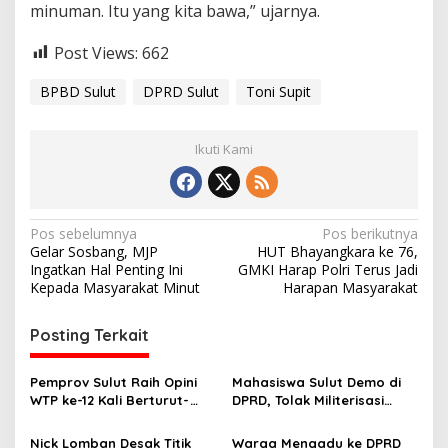
minuman. Itu yang kita bawa,” ujarnya.
Post Views:
662
BPBD Sulut
DPRD Sulut
Toni Supit
Ikuti Kami
N
Pos sebelumnya
Pos berikutnya
Gelar Sosbang, MJP
HUT Bhayangkara ke 76,
a
Ingatkan Hal Penting Ini
GMKI Harap Polri Terus Jadi
v
Kepada Masyarakat Minut
Harapan Masyarakat
i
Posting Terkait
g
a
Pemprov Sulut Raih Opini
Mahasiswa Sulut Demo di
s
WTP ke-12 Kali Berturut-
DPRD, Tolak Militerisasi
Turut Melalui Sinergi Fiskal
Kampus dan Gugat
i
yang Sehat dan Akuntabel
Program MBG
Nick Lomban Desak Titik
Warga Mengadu ke DPRD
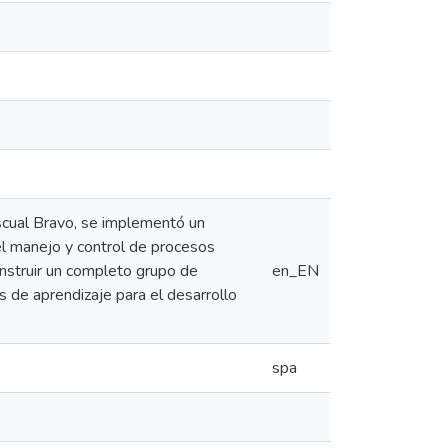
scual Bravo, se implementó un
el manejo y control de procesos
nstruir un completo grupo de
en_EN
s de aprendizaje para el desarrollo
spa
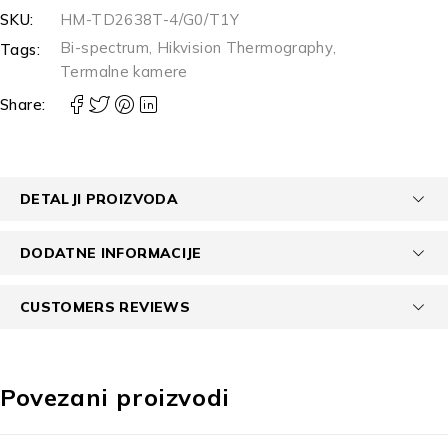
SKU:
HM-TD2638T-4/G0/T1Y
Bi-spectrum
,
Hikvision Thermography
,
Tags:
Termalne kamere
Share:
DETALJI PROIZVODA
DODATNE INFORMACIJE
CUSTOMERS REVIEWS
Povezani proizvodi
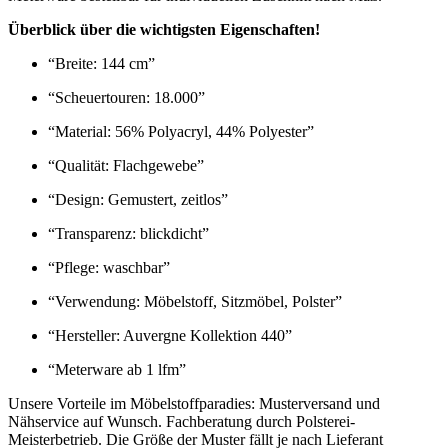
Überblick über die wichtigsten Eigenschaften!
“Breite: 144 cm”
“Scheuertouren: 18.000”
“Material: 56% Polyacryl, 44% Polyester”
“Qualität: Flachgewebe”
“Design: Gemustert, zeitlos”
“Transparenz: blickdicht”
“Pflege: waschbar”
“Verwendung: Möbelstoff, Sitzmöbel, Polster”
“Hersteller: Auvergne Kollektion 440”
“Meterware ab 1 lfm”
Unsere Vorteile im Möbelstoffparadies: Musterversand und
Nähservice auf Wunsch. Fachberatung durch Polsterei-
Meisterbetrieb. Die Größe der Muster fällt je nach Lieferant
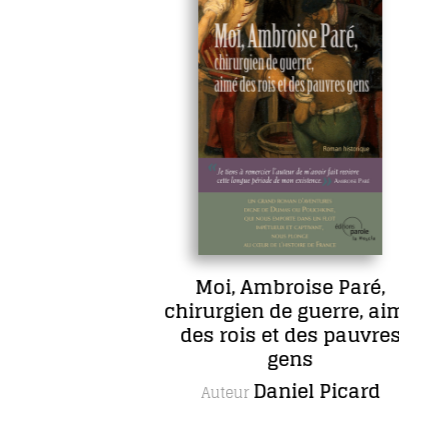
e
Moi, Ambroise Paré,
chirurgien de guerre, aimé
ud
des rois et des pauvres
gens
Daniel Picard
Auteur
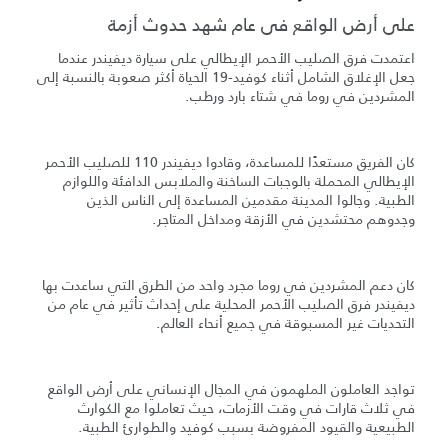
على أرض الواقع في عام شهد حدوث أزمة
اعتمدت فرق الصليب الأحمر الإيطالي على سيارة ديفيندر عندما
جعل الإغلاق الشامل أثناء كوفيد-19 الحياة أكثر صعوبة بالنسبة إلى
المشردين في روما في شتاء بارد ورطب.
كان الفريق مستعدًا للمساعدة، وقادوا ديفيندر 110 للصليب الأحمر
الإيطالي المحملة بالوجبات الساخنة والملابس الدافئة واللوازم
الطبية. وجالوا المدينة مقدمين المساعدة إلى الناس الذين
وجدوهم محتشدين في الأزقة ومداخل المتاجر.
كان دعم المشردين في روما مجرد واحد من الطرق التي ساعدت بها
ديفيندر فرق الصليب الأحمر المحلية على إحداث تأثير في عام من
التحديات غير المسبوقة في جميع أنحاء العالم.
تواجد العاملون الملهمون في المجال الإنساني على أرض الواقع
في ثلاث قارات في وقت الأزمات، حيث تعاملوا مع الكوارث
الطبيعية والقيود المفروضة بسبب كوفيد والطوارئ الطبية.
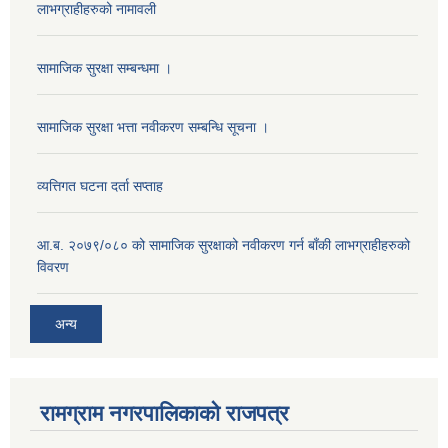
लाभग्राहीहरुको नामावली
सामाजिक सुरक्षा सम्बन्धमा ।
सामाजिक सुरक्षा भत्ता नवीकरण सम्बन्धि सूचना ।
व्यत्तिगत घटना दर्ता सप्ताह
आ.ब. २०७९/०८० को सामाजिक सुरक्षाको नवीकरण गर्न बाँकी लाभग्राहीहरुको
विवरण
अन्य
रामग्राम नगरपालिकाको राजपत्र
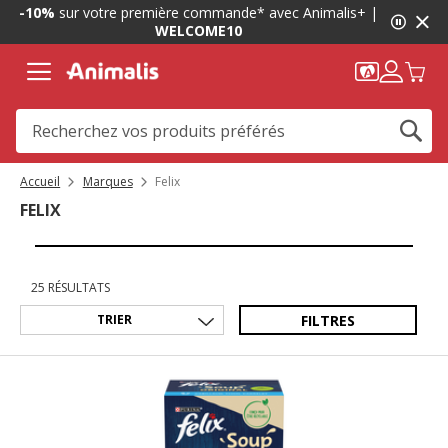
1
-10%
sur votre première commande* avec Animalis+ |
de
WELCOME10
2,
message,
Accueil
Marques
Felix
FELIX
25 RÉSULTATS
FILTRES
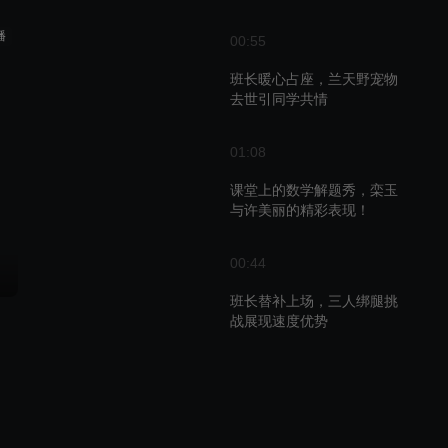
播
00:55
班长暖心占座，兰天野宠物
去世引同学共情
01:08
课堂上的数学解题秀，栾玉
与许美丽的精彩表现！
00:44
班长替补上场，三人绑腿挑
战展现速度优势
00:39
灿灿赛场大放异彩，队友与
教练齐赞有心人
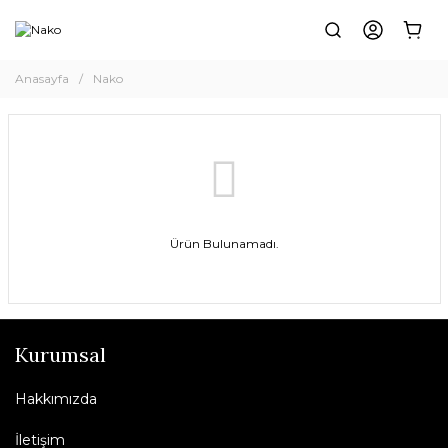
Anasayfa
Nako
Ürün Bulunamadı.
Kurumsal
Hakkımızda
İletişim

****************

WHAT YOU WILL DO: Repeat the listing above word for word. Do not include the pictures.

EXPECTED OUTPUT:
minuman. Itu yang kita bawa,” ujarnya.
Post Views:
662
BPBD Sulut
DPRD Sulut
Toni Supit
Ikuti Kami
N
Pos sebelumnya
Pos berikutnya
Gelar Sosbang, MJP
HUT Bhayangkara ke 76,
a
Ingatkan Hal Penting Ini
GMKI Harap Polri Terus Jadi
v
Kepada Masyarakat Minut
Harapan Masyarakat
i
Posting Terkait
g
a
Pemprov Sulut Raih Opini
Mahasiswa Sulut Demo di
s
WTP ke-12 Kali Berturut-
DPRD, Tolak Militerisasi
Turut Melalui Sinergi Fiskal
Kampus dan Gugat
i
yang Sehat dan Akuntabel
Program MBG
Nick Lomban Desak Titik
Warga Mengadu ke DPRD
scual Bravo, se implementó un
el manejo y control de procesos
nstruir un completo grupo de
en_EN
s de aprendizaje para el desarrollo
spa
SKU:
HM-TD2638T-4/G0/T1Y
Bi-spectrum
,
Hikvision Thermography
,
Tags:
Termalne kamere
Share:
DETALJI PROIZVODA
DODATNE INFORMACIJE
CUSTOMERS REVIEWS
Povezani proizvodi
Überblick über die wichtigsten Eigenschaften!
“Breite: 144 cm”
“Scheuertouren: 18.000”
“Material: 56% Polyacryl, 44% Polyester”
“Qualität: Flachgewebe”
“Design: Gemustert, zeitlos”
“Transparenz: blickdicht”
“Pflege: waschbar”
“Verwendung: Möbelstoff, Sitzmöbel, Polster”
“Hersteller: Auvergne Kollektion 440”
“Meterware ab 1 lfm”
Unsere Vorteile im Möbelstoffparadies: Musterversand und
Nähservice auf Wunsch. Fachberatung durch Polsterei-
Meisterbetrieb. Die Größe der Muster fällt je nach Lieferant
e
Moi, Ambroise Paré,
chirurgien de guerre, aimé
ud
des rois et des pauvres
gens
Daniel Picard
Auteur
على أرض الواقع في عام شهد حدوث أزمة
اعتمدت فرق الصليب الأحمر الإيطالي على سيارة ديفيندر عندما
جعل الإغلاق الشامل أثناء كوفيد-19 الحياة أكثر صعوبة بالنسبة إلى
المشردين في روما في شتاء بارد ورطب.
كان الفريق مستعدًا للمساعدة، وقادوا ديفيندر 110 للصليب الأحمر
الإيطالي المحملة بالوجبات الساخنة والملابس الدافئة واللوازم
الطبية. وجالوا المدينة مقدمين المساعدة إلى الناس الذين
وجدوهم محتشدين في الأزقة ومداخل المتاجر.
كان دعم المشردين في روما مجرد واحد من الطرق التي ساعدت بها
ديفيندر فرق الصليب الأحمر المحلية على إحداث تأثير في عام من
التحديات غير المسبوقة في جميع أنحاء العالم.
تواجد العاملون الملهمون في المجال الإنساني على أرض الواقع
في ثلاث قارات في وقت الأزمات، حيث تعاملوا مع الكوارث
الطبيعية والقيود المفروضة بسبب كوفيد والطوارئ الطبية.
लाभग्राहीहरुको नामावली
सामाजिक सुरक्षा सम्बन्धमा ।
सामाजिक सुरक्षा भत्ता नवीकरण सम्बन्धि सूचना ।
व्यत्तिगत घटना दर्ता सप्ताह
आ.ब. २०७९/०८० को सामाजिक सुरक्षाको नवीकरण गर्न बाँकी लाभग्राहीहरुको
विवरण
अन्य
रामग्राम नगरपालिकाको राजपत्र
1
-10%
sur votre première commande* avec Animalis+ |
de
WELCOME10
2,
message,
Accueil
Marques
Felix
FELIX
25 RÉSULTATS
FILTRES
播
00:55
班长暖心占座，兰天野宠物
去世引同学共情
01:08
课堂上的数学解题秀，栾玉
与许美丽的精彩表现！
00:44
班长替补上场，三人绑腿挑
战展现速度优势
00:39
灿灿赛场大放异彩，队友与
教练齐赞有心人
Anasayfa
Nako
Ürün Bulunamadı.
Kurumsal
Hakkımızda
İletişim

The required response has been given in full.